AI Hub Web API Gateway
The Gateway component of AI Hub is a stateless component in the sense that it queries available Web API Agents from all available AI Hub Server backend for auto discovery. It's optional to put this component into high-availability mode, although recommended to do so.
For the Web API Gateway to properly query all known instances of the auto discovery for Web API Agents, adapt the
services URLs to be a list with EUREKA_CLIENT_SERVICE_URL_DEFAULT_ZONE=https://registryUser:registryPassword@peer1/eureka/,https://registryUser:registryPassword@peer2/eureka/
.
AI Hub Web API Agents
Web API Agents serve Endpoints and are routed to by the Web API Gateway. In addition, they register themselves to AI Hub Server backend, thus they need to know all instances for the auto discovery.

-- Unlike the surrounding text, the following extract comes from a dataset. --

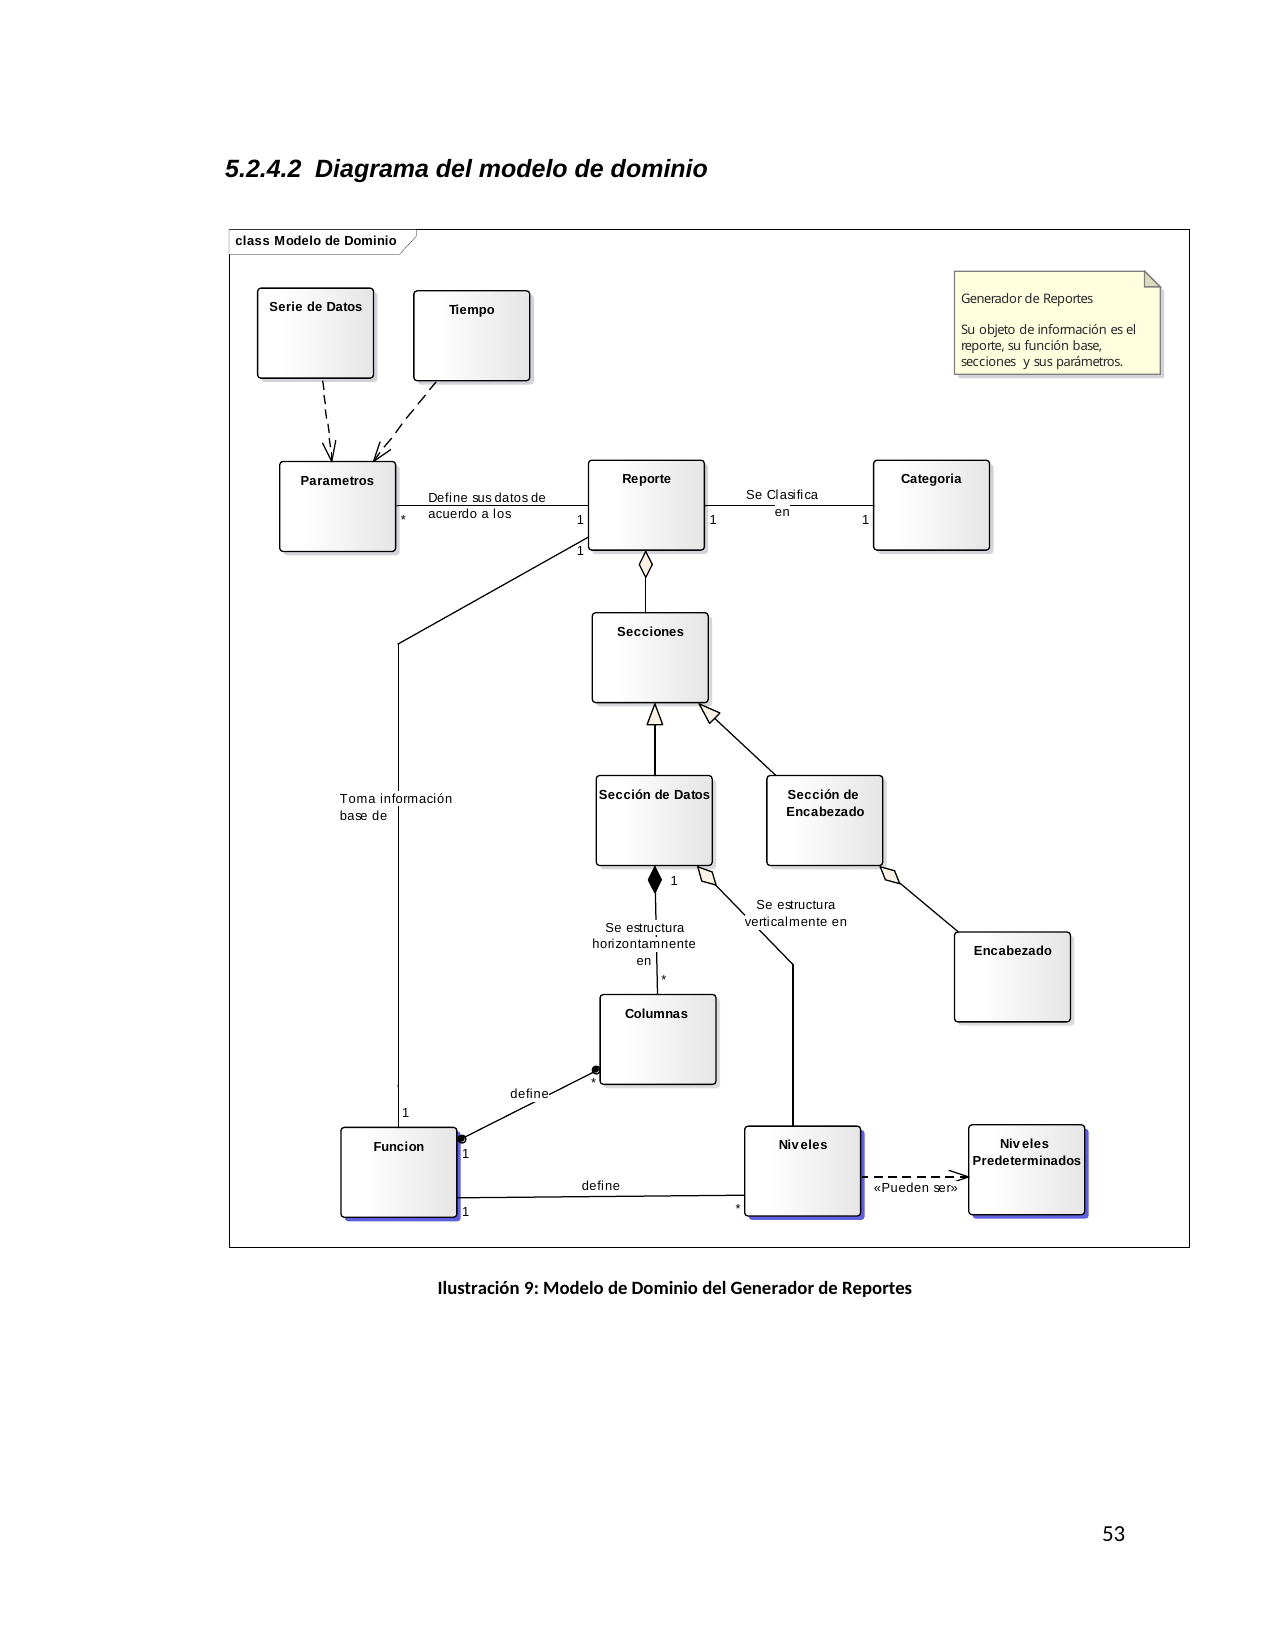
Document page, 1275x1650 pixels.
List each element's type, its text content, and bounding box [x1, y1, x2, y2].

subtitle Diagrama del modelo de dominio [225, 154, 1125, 183]
text Ilustración 9: Modelo de Dominio del Generador de Reportes [225, 1276, 1125, 1299]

In a high-availability setup, please adapt their services URLs configuration to be a list with EUREKA_CLIENT_SERVICE_URL_DEFAULT_ZONE=https://registryUser:registryPassword@peer1/eureka/,https://registryUser:registryPassword@peer2/eureka/
.
AI Hub Job Agents
Job Agents are connected to a Queue and execute processes. The Queue is backed up an ActiveMQ Artemis queue, so enabling high-availability mode for the message broker is highly recommended for operation continuity.
If you like to ensure that processes are executable, add more Job Agents to the specific Queue.
ActiveMQ Artemis
The ActiveMQ Artemis distribution allows to enable high-availability mode by placing drop-in configuration
snippets into /var/lib/artemis/etc-override
and naming them broker-01.xml
and so on. By going into the distribution
container, you can see all overrides already present in that directory. Please make sure, that you do not have the same
file names as default overrides and that you make your changes persistent by assigning a volume file mount or similar
to it. In addition, they're processed in order, so 00
is merged before 01
. The merging is done with the help of
XSLT tranformations.
Please refer to the official ActiveMQ Artemis high-availability documentation which configuration settings are required.
Scoring Agents
High-availability mode for Scoring Agent is not recommended. Please switch to Web API Agents which are their managed counter-part and support high-availability mode out of the box.
Scoring Agents are not meant to be put into high-availability mode, although, with manual tweaking and work, it can be achieved.
Although not recommend, you still like to put them into some kind of manual high-availability mode, please pay attention to the following constraints when doing so:
- Ensure the
deployments
are synchronized, but the Scoring Agent instances still use different home directories - Add a load balancer on top of all your Scoring Agents.